Often portrayed as impatient and demanding, this generation has grown up in a world of instant gratification.

What this might hide: two very different things: instant gratification in various forms has always been part of their lives (though now all generations are becoming increasingly impatient) and… these young people are reaching adulthood in a costly, unstable, and anxiety-inducing environment, so their sense of urgency may stem from the feeling that the future is fragile.

How grandmothers can help:

They can put these difficulties into perspective. Grandparents know that, throughout history, certain periods have been just as destabilizing and anxiety-inducing as today, but they understand young people’s anxiety because they, too, are affected by the rapid transformation of today’s economic, social, and technological conditions. Openness is key here; we can ask them to explain what’s most challenging for them, while making it clear that we understand their world as young adults is very different from the one we experienced.

No Longer Know How to Communicate

People say Gen Z no longer know how to talk to others and that they prefer texting to real conversations.

What this might hide: they communicate differently. They switch between different forms of expression: text, images, humor, memes, videos, short messages, and online chats. It’s sometimes less rich, but sometimes not at all – it’s just a different code.

How grandmothers can help:

By creating opportunities for real conversation: walks, coffee, car rides, and shared activities can sometimes spark very meaningful conversations.

Self-Centered

They are accused of narcissism, individualism, and an obsession with identity.

What this might hide: Many young people are trying to figure out who they are in a world that is highly visible, highly competitive, and highly uncertain. Their search for identity can be interpreted as self-centeredness, when in fact it is often an attempt to find their place in the world.

How grandmothers can help:

By offering a less hurried, less performance-oriented perspective. They can remind young people that they have the right to try, to make mistakes, and not to have a clearly defined identity by the age of 20.

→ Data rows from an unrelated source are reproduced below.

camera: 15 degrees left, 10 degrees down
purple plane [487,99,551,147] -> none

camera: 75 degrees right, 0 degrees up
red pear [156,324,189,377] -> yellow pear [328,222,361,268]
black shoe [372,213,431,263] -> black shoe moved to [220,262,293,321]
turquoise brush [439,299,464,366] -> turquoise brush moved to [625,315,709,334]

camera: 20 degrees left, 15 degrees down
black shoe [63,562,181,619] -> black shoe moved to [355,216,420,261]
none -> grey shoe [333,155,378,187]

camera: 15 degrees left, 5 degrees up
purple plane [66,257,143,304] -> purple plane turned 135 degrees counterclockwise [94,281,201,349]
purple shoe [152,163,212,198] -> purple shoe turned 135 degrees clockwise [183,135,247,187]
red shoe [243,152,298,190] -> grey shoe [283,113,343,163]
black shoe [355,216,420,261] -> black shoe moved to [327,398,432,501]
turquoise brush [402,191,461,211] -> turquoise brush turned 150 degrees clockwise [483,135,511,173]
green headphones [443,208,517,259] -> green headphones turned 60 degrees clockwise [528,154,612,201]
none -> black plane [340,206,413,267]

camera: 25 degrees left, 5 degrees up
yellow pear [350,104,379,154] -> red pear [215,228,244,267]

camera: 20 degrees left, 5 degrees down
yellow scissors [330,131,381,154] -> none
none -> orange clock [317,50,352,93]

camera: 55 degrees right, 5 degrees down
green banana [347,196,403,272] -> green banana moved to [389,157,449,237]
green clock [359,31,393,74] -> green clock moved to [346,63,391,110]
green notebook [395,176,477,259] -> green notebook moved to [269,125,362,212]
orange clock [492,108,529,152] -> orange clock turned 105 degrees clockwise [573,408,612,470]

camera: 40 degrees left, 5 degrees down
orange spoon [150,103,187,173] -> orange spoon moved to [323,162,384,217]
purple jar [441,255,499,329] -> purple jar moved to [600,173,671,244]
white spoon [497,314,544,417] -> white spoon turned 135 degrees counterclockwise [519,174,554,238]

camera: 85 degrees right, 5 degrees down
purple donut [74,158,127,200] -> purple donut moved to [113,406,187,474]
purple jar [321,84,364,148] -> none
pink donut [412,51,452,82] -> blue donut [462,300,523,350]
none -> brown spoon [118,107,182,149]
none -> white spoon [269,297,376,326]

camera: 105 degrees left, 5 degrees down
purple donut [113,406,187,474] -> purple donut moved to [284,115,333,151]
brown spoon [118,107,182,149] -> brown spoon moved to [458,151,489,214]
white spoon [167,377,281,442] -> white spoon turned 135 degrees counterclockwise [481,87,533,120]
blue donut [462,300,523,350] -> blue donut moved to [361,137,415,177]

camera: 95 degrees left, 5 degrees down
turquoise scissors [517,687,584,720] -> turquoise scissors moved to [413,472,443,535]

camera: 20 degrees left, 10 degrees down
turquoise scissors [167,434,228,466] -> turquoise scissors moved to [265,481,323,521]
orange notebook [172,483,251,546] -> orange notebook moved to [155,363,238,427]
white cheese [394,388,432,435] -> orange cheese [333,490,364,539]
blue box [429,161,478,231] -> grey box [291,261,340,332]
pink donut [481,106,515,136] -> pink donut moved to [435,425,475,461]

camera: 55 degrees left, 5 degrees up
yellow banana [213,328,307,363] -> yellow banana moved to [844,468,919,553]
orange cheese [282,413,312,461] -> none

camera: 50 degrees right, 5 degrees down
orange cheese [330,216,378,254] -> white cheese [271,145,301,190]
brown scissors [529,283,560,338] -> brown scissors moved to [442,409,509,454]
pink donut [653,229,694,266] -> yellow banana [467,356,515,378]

In short, challenging stereotypes about Gen Z doesn’t mean pretending that young people are perfect. It means refusing to pigeonhole them before listening to them.

Let’s Have a Conversation :

Do your adult grandchildren usually talk to you? Do you think grandmothers can counter pervasive myths by sharing firsthand observations about their adult grandchildren? What are the differences between being an ally and being a mentor to your grandchildren?